**WORK TASK**
Only lines containing the string "Value" belong in the answer; find them in the records and copy them.

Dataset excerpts
= = = = = = =
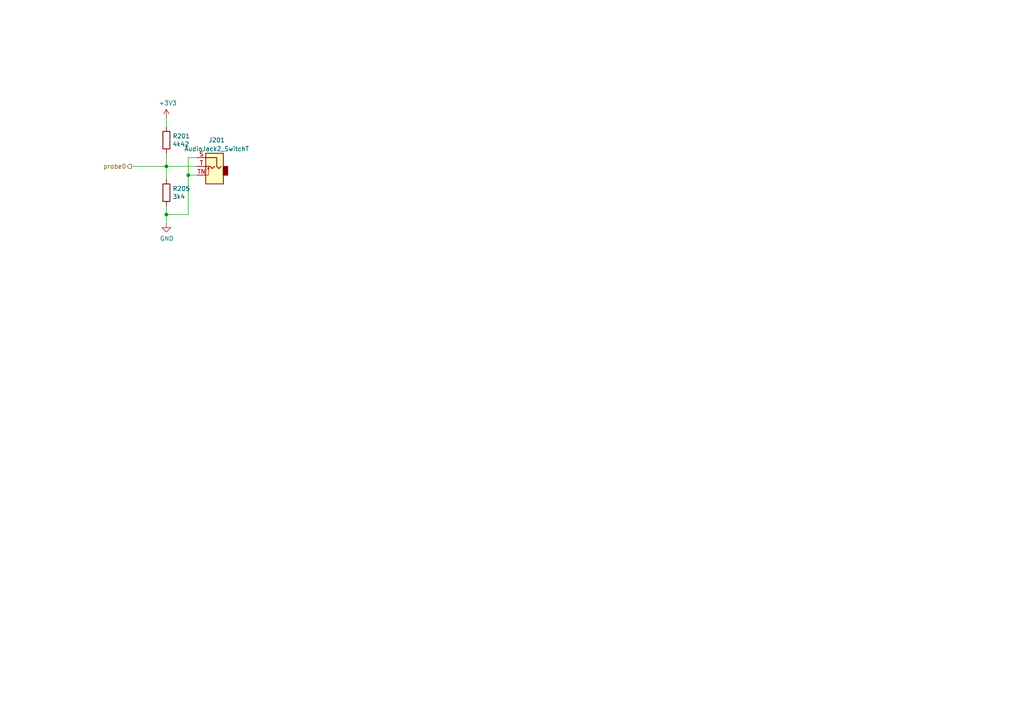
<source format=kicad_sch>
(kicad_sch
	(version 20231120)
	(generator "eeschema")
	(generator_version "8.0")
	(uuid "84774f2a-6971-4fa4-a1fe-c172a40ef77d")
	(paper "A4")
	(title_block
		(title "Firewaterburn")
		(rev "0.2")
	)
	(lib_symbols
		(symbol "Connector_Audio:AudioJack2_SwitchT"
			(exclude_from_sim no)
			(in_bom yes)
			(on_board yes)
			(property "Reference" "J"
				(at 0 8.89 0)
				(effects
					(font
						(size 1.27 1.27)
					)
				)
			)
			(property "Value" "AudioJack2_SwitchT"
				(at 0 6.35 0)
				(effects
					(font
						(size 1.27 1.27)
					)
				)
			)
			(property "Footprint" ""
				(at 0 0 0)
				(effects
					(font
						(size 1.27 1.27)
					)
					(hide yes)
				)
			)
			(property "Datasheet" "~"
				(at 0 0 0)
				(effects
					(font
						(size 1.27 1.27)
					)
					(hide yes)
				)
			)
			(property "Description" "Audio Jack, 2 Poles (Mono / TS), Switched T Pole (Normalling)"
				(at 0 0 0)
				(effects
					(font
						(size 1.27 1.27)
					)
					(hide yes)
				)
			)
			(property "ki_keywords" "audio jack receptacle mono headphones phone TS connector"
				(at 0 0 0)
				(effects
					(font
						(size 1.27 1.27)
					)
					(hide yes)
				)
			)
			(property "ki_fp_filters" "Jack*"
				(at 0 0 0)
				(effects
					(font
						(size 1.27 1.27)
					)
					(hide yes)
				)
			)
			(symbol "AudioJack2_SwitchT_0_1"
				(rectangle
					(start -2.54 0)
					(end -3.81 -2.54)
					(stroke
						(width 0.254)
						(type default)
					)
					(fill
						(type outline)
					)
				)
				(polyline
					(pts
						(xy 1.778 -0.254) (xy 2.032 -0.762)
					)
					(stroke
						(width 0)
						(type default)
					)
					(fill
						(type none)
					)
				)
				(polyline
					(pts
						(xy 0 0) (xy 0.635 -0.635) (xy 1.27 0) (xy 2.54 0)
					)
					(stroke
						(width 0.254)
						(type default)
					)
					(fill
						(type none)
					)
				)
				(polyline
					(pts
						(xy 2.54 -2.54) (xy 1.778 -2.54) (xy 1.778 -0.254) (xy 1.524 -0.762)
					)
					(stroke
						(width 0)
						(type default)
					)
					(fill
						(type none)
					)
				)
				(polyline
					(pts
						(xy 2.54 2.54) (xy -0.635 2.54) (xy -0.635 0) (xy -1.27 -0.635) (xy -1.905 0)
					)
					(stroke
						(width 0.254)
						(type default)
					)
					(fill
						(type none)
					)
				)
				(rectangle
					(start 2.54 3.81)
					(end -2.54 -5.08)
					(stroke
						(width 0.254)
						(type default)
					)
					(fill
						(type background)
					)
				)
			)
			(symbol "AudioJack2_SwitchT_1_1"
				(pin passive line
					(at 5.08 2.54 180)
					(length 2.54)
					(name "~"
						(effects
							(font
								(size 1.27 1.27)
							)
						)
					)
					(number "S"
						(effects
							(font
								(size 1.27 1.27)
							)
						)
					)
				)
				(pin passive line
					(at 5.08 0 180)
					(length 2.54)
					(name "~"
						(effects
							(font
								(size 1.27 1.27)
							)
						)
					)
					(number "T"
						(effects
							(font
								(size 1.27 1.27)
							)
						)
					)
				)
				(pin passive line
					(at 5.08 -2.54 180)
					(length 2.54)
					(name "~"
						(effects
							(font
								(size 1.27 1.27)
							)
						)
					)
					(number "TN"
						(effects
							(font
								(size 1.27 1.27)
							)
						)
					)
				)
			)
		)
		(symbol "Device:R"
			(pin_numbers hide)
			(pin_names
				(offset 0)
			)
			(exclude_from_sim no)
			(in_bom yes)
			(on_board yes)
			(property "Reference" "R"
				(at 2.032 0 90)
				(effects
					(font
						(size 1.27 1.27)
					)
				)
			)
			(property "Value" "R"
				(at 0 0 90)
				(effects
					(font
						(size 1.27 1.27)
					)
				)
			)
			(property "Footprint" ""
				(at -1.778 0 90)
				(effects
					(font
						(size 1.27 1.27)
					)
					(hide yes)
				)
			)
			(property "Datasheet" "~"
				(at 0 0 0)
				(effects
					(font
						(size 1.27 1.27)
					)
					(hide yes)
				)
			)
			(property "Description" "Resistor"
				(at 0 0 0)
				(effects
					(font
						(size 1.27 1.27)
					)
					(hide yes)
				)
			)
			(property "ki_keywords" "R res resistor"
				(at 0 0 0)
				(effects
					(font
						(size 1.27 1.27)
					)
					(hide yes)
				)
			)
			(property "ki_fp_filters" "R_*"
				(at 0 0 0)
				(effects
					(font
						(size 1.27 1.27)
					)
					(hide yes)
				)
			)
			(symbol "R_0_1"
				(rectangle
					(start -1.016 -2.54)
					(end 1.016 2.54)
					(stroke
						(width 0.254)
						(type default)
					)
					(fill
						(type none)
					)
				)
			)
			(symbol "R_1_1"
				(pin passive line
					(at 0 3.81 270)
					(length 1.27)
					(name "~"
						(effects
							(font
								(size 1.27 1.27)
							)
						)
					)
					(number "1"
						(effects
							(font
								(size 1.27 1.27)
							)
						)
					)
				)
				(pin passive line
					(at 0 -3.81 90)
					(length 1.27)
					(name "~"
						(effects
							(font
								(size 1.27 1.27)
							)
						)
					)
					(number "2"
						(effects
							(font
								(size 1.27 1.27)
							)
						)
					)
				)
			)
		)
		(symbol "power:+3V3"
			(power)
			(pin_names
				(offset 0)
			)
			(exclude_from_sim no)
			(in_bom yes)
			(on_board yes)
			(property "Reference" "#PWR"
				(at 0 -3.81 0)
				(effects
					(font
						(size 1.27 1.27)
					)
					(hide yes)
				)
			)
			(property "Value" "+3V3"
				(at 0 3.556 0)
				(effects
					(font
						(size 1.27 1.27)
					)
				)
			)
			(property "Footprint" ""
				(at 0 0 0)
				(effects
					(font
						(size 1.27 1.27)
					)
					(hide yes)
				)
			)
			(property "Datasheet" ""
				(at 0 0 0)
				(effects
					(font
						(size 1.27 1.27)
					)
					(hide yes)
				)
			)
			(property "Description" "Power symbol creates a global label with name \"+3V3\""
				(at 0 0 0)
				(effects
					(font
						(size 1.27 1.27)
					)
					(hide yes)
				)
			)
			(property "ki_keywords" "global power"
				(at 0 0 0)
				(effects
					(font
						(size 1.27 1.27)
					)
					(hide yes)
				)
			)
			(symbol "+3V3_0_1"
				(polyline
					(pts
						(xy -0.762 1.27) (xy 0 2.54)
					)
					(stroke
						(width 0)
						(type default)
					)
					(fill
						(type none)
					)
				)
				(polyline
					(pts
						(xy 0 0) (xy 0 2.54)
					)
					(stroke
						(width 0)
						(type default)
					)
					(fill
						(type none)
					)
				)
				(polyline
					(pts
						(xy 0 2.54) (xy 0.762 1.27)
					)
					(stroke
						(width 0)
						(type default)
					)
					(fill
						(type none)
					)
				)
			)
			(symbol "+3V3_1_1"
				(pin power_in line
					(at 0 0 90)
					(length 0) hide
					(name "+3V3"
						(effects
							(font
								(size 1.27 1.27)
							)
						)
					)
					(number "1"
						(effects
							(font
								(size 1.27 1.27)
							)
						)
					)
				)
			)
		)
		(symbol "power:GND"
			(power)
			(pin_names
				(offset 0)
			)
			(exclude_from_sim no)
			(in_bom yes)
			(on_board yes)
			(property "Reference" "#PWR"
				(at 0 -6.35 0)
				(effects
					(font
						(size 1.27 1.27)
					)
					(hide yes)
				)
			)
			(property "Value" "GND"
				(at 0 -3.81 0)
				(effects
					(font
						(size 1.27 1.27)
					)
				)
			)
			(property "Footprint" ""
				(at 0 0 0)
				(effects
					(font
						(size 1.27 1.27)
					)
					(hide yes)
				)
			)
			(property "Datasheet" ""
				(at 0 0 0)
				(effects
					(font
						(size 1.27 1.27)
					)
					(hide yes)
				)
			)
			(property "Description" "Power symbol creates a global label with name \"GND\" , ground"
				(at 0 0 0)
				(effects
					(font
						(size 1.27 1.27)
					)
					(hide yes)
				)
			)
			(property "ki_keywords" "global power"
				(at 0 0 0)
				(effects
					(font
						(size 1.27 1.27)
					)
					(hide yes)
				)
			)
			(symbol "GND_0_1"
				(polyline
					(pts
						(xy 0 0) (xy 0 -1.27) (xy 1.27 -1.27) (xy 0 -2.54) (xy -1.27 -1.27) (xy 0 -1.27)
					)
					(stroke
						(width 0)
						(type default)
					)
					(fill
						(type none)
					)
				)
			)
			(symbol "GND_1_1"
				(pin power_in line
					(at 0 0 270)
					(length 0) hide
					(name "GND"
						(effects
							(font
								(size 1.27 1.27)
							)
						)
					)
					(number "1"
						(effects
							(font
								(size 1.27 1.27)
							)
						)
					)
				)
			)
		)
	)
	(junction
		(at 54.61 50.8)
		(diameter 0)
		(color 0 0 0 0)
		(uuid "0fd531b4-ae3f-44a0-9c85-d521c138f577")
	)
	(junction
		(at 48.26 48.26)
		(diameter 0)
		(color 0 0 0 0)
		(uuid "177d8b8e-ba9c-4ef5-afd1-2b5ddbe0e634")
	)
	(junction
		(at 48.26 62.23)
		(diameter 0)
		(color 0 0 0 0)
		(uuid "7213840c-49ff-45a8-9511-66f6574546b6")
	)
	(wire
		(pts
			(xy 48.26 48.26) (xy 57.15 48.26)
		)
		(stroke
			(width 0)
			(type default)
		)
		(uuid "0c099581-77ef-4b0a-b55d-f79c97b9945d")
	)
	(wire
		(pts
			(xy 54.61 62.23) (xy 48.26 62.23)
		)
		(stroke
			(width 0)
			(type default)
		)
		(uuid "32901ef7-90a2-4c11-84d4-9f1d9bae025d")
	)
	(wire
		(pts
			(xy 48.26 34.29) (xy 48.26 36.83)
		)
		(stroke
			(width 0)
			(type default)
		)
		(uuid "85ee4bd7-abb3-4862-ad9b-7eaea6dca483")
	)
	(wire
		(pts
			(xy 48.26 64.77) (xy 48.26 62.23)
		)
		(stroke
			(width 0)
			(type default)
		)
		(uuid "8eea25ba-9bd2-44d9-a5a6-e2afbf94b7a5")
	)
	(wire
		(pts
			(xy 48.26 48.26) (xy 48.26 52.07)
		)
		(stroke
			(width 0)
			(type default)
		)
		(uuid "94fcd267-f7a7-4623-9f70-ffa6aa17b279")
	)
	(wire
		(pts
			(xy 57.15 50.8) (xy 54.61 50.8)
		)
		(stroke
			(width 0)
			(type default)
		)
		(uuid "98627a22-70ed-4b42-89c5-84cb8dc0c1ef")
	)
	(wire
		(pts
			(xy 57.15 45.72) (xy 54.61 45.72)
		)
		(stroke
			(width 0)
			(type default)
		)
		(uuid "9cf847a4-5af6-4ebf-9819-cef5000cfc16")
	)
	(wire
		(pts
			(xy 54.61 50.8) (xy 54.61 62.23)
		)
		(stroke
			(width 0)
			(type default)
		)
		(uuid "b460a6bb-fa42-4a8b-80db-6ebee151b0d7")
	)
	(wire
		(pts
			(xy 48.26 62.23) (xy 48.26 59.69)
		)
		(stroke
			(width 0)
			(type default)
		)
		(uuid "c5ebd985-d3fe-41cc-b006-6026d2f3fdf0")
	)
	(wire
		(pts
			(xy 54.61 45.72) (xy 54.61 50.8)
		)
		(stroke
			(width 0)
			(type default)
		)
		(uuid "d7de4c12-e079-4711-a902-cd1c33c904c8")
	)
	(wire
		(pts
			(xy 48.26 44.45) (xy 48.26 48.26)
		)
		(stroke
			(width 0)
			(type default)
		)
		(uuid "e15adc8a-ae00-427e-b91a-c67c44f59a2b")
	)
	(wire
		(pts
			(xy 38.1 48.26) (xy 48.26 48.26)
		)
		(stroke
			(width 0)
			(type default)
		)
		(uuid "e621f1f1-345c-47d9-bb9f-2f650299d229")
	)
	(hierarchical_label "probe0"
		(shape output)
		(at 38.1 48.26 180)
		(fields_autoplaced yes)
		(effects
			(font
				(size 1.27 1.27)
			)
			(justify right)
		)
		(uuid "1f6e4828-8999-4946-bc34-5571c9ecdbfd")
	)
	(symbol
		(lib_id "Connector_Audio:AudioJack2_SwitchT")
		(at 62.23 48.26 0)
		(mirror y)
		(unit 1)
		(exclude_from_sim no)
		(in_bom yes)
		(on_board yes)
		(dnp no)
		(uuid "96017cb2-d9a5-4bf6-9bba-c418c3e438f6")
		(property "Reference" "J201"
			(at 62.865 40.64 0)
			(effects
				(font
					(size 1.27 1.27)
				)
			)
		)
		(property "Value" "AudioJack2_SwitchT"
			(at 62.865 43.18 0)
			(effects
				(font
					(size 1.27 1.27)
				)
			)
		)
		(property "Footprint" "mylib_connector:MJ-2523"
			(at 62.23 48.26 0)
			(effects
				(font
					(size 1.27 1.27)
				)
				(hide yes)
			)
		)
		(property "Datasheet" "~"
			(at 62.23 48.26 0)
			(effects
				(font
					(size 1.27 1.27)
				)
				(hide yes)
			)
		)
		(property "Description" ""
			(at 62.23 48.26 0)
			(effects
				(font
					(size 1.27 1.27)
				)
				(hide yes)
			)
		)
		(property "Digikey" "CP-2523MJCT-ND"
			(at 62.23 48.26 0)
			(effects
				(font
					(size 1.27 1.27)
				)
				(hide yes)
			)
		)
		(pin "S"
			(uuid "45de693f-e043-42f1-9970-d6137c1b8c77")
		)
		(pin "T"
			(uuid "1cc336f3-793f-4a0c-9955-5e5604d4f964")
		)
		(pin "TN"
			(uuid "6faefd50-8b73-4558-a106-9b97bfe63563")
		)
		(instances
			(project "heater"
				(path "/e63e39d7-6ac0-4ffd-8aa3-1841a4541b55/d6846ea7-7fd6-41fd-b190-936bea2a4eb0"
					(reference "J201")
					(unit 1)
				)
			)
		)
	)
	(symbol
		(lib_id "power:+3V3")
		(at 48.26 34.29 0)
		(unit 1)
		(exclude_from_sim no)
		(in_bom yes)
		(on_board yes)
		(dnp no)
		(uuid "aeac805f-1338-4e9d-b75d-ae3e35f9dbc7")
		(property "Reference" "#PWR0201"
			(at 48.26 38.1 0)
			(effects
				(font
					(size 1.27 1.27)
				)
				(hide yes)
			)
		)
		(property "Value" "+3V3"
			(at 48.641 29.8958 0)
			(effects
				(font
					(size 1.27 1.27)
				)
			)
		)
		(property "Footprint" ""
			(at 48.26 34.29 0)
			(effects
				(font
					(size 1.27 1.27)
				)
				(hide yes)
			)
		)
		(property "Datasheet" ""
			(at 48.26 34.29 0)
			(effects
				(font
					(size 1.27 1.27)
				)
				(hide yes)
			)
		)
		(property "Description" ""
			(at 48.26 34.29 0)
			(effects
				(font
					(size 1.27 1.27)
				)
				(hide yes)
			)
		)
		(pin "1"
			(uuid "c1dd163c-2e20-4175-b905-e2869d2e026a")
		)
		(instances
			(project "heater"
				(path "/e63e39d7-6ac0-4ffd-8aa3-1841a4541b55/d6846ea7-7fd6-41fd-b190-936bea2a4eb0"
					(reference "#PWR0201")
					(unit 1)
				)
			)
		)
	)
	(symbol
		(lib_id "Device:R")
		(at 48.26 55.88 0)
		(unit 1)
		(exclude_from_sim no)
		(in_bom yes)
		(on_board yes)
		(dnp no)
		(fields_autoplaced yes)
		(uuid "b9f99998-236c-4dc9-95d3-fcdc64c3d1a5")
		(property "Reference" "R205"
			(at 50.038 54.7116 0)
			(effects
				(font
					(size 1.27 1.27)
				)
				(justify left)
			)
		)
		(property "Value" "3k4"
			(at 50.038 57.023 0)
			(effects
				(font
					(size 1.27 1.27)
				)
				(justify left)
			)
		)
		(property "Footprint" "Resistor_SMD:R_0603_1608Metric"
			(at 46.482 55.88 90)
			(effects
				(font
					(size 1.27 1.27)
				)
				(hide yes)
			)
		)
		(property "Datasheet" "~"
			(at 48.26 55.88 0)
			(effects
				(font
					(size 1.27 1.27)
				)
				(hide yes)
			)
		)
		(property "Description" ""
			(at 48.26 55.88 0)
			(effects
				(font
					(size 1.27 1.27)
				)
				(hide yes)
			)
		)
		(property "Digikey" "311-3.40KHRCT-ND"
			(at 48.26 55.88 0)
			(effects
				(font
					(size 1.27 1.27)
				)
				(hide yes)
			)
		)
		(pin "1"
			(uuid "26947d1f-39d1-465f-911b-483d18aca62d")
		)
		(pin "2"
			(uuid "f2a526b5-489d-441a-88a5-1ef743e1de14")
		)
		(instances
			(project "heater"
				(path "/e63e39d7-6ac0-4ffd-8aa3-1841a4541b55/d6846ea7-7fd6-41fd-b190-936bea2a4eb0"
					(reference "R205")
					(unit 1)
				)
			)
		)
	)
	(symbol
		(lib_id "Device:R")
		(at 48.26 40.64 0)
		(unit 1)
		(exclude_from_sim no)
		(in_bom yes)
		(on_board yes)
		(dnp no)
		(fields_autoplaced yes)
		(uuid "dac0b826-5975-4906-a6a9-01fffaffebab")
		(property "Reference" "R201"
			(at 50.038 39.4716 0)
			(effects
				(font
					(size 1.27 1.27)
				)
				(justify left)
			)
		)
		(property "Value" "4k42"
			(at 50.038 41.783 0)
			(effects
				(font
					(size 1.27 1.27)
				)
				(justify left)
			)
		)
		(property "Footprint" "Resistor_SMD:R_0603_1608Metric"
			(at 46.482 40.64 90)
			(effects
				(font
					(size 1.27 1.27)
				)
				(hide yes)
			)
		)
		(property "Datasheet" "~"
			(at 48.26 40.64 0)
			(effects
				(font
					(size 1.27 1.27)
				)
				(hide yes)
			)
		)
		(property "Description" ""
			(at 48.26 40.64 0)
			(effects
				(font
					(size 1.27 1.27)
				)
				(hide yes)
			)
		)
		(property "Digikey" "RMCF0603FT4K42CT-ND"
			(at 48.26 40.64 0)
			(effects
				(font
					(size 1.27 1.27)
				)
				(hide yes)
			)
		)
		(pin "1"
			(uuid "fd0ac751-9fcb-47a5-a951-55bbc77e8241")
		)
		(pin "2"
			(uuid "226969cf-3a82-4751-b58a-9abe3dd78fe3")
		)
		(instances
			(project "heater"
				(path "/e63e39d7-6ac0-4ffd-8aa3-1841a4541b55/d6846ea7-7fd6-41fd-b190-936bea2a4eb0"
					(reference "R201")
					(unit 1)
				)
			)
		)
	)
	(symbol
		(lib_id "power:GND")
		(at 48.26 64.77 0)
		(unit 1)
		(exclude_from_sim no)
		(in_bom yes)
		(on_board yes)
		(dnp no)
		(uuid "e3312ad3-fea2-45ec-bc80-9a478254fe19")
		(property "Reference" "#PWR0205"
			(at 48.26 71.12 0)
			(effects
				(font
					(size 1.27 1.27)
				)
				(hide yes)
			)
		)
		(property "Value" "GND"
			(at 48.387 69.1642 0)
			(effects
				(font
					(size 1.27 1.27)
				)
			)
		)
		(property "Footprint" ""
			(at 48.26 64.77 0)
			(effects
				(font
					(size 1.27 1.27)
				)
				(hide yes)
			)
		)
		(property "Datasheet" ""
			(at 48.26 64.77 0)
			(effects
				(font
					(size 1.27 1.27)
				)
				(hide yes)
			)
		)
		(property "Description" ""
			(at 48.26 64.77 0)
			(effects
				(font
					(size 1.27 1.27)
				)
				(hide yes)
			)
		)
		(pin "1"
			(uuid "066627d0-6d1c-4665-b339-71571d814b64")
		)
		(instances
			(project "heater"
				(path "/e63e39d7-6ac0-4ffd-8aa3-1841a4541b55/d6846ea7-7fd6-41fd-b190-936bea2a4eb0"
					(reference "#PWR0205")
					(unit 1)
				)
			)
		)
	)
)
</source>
= = = = = = =
**ANSWER TO THIS PROBLEM**
			(property "Value" "AudioJack2_SwitchT"
			(property "Value" "R"
			(property "Value" "+3V3"
			(property "Value" "GND"
		(property "Value" "AudioJack2_SwitchT"
		(property "Value" "+3V3"
		(property "Value" "3k4"
		(property "Value" "4k42"
		(property "Value" "GND"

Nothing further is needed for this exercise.